CONSCIOUSNESS AND UNCONSCIOUSNESS.*

48. SCIENCE demands precision of terms; and in this sense Condillac was justified in defining it, "une langue bien faite." The sciences of Measurement are exact because of the precision of their terms, and are powerful because of their exactness. The sciences of Classification cannot aspire to this precision, and therefore, although capable of attaining to a fuller knowledge of phenomena than can be reached by their rivals, this advantage of a wider range is accompanied by the disadvantage of a less perfect exposition of results. While physicists and chemists have only to settle the significance of the facts observed, biologists and social theorists have over and above this to settle the significance of the terms they employ in expressing the facts observed. Hence more than half their disputes are at bottom verbal.
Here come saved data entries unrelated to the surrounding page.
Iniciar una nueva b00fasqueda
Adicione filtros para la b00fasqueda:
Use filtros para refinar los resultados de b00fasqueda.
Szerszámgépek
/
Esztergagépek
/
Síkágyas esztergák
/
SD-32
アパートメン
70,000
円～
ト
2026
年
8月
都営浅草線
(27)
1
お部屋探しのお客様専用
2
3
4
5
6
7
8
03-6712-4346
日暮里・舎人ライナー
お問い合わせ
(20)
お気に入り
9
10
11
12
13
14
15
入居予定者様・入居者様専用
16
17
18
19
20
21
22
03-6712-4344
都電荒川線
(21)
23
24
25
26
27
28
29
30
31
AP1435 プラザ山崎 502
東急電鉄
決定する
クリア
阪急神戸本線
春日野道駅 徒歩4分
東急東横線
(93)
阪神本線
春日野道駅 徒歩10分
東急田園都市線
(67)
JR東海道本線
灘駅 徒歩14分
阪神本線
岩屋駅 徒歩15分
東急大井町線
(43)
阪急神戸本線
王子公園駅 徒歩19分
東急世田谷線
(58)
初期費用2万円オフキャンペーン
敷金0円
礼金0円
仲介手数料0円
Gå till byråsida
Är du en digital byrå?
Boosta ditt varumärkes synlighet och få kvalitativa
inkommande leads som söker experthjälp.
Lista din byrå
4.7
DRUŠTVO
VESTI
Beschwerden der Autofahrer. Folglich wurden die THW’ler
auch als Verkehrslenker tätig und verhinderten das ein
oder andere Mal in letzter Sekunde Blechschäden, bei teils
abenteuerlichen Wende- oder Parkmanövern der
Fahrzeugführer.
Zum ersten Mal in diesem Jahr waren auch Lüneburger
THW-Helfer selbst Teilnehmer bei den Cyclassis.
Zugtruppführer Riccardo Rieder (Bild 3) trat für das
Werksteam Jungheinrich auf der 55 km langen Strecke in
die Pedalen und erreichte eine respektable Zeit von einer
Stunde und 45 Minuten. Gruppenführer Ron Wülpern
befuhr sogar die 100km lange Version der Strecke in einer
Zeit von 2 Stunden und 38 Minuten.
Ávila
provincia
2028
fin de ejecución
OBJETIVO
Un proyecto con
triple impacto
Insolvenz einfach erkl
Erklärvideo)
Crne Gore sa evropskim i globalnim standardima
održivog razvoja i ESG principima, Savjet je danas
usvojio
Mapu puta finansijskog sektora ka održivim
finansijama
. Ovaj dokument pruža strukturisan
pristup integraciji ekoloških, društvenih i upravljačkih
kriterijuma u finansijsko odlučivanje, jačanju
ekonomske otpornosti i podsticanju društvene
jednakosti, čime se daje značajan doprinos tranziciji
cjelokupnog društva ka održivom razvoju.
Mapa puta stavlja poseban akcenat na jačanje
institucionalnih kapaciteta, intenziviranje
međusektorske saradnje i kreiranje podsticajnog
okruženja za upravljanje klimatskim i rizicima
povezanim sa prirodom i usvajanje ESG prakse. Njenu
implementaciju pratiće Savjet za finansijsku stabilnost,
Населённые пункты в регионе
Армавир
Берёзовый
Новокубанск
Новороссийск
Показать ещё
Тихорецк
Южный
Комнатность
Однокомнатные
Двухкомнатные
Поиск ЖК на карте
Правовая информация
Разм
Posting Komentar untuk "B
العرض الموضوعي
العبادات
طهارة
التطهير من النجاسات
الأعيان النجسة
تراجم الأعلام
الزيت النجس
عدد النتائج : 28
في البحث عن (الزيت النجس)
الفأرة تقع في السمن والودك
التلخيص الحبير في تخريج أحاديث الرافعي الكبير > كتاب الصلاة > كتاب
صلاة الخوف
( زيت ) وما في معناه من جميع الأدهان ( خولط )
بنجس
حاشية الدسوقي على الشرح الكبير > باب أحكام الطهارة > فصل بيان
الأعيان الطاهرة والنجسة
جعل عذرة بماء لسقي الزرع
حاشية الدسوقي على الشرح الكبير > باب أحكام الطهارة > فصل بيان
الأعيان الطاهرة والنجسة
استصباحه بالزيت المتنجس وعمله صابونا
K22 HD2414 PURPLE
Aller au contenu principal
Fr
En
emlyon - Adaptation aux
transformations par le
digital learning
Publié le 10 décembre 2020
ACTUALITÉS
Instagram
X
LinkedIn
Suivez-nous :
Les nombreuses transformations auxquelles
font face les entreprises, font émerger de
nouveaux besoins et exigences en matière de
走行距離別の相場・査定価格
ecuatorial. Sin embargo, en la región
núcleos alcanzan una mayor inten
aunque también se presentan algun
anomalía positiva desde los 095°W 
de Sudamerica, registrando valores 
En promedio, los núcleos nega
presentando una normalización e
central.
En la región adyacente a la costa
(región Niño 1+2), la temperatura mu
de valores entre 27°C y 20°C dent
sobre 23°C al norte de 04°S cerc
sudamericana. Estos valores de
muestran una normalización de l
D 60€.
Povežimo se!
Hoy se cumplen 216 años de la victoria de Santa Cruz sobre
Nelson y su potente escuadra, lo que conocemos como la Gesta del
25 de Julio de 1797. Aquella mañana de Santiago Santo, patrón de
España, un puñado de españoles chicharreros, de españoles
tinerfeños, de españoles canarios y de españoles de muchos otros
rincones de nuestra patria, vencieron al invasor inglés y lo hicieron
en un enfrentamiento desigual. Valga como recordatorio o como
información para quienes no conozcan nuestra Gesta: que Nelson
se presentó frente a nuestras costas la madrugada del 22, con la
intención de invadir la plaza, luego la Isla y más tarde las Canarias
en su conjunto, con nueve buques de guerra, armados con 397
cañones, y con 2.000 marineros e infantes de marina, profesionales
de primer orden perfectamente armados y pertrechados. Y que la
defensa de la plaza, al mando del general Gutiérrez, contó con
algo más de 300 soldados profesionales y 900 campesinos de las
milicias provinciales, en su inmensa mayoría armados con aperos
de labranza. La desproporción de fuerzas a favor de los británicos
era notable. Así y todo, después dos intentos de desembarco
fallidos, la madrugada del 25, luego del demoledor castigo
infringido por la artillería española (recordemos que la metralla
This is markedly the case in the question of Automatism. One man declares that animals are automata; another that they are conscious automata; and while it is quite possible to hold these views and not practically be in disagreement with the views of ordinary men, or indeed with the views of spiritualist and materialist philosophers, we can never be sure that the advocates of Automatism do not mean what they are generally understood to If a man says that by an automaton he does not here mean a machine, such as a steam-engine or a watch,

mean.

*Compare PROBLEM II. Chap. IV.

but a vital mechanism which has its parts so adjusted that its actions resemble those of a machine; and if he adds that this automaton is also conscious of some of its actions, though unconscious of others, we can only object to his using terms which have misleading connotations. If he mean by "conscious automata," that animals are mechanisms moved on "purely mechanical principles," their consciousness having nothing whatever to do with the production of their actions, then indeed our objection is not only to his use of terms, but to his interpretation of the facts.

49. The questions of fact are two: Are animal mechanisms rightfully classed beside machines? and, Is consciousness a coefficient in the actions of animal mechanism? The first has already been answered; the second demands a preliminary settlement of the terms "conscious,” “unconscious," "voluntary," and "involuntary." The aim of Physiology is to ascertain the particular combinations of the elementary parts involved in each particular function in a word, the mechanism of organic phenomena; and the modern Reflex Theory is an attempt to explain this mechanism on purely mechanical principles, without the co-operation of other principles, especially those of Sensation and Volition. It is greatly aided by the ambiguity of current terms. We are accustomed to speak of certain actions as being performed unconsciously or involuntarily. We are also accustomed to say that Consciousness is necessary to transform an impression into a sensation, and that Volition is the equivalent of conscious effort. When, therefore, unconscious and involuntary actions are recorded, they seem to be actions of an insentient mechanism. The Reflex Theory once admitted, a rigorous logic could not fail to extend it to all animal actions.